What the exercise asks:
Please give again, word for word, the line that contains "280, 227, 351]." and every line after it to the end of the data, with no other lines.

Available data:
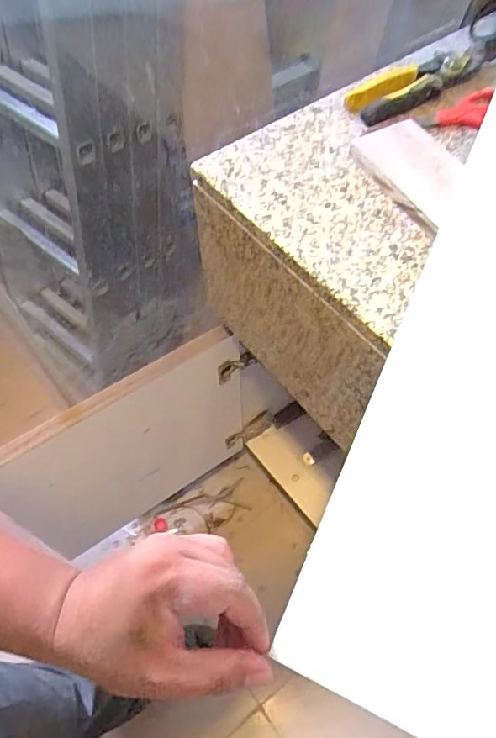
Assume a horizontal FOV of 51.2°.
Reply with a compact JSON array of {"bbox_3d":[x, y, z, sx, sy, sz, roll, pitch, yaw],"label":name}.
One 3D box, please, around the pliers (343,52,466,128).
[{"bbox_3d":[0.190,-0.339,0.612,0.162,0.024,0.062,-30,63,-15],"label":"pliers"}]

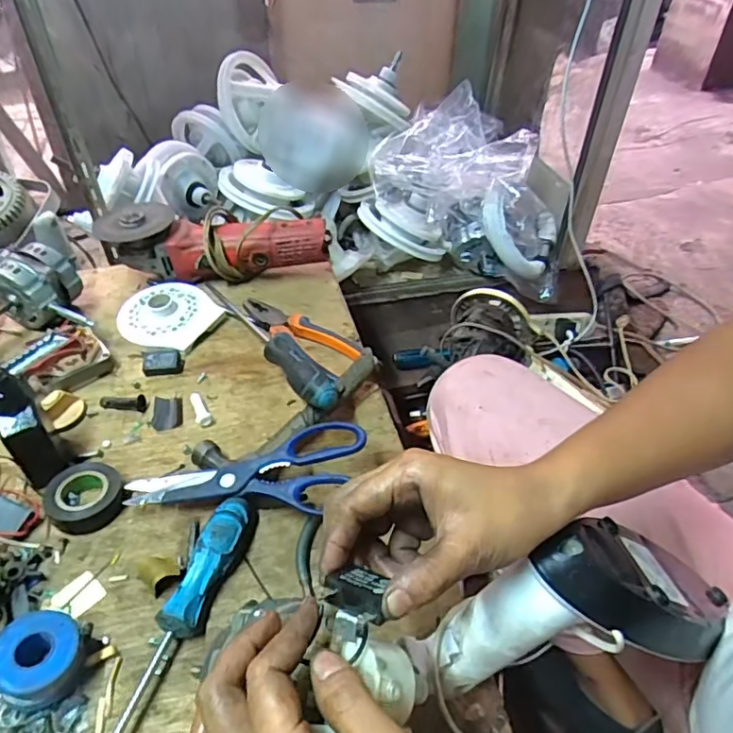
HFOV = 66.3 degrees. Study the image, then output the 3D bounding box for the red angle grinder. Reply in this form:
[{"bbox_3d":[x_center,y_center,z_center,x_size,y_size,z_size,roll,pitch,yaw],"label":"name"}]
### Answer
[{"bbox_3d":[-0.193,-0.162,0.734,0.286,0.080,0.091,-3,44,-4],"label":"red angle grinder"}]

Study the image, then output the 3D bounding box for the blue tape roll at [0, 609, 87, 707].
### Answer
[{"bbox_3d":[-0.226,0.202,0.387,0.051,0.038,0.053,0,44,0],"label":"blue tape roll"}]

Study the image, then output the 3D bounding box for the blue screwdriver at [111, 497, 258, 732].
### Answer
[{"bbox_3d":[-0.147,0.205,0.396,0.033,0.030,0.253,13,45,13],"label":"blue screwdriver"}]

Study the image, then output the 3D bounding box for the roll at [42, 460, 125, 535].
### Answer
[{"bbox_3d":[-0.247,0.114,0.492,0.062,0.024,0.065,0,44,0],"label":"roll"}]

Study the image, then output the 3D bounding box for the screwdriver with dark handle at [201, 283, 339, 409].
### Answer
[{"bbox_3d":[-0.112,-0.037,0.635,0.040,0.031,0.302,-24,36,-24],"label":"screwdriver with dark handle"}]

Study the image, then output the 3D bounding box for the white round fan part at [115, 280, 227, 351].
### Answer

Exercise result:
Study the image, then output the 3D bounding box for the white round fan part at [115, 280, 227, 351].
### Answer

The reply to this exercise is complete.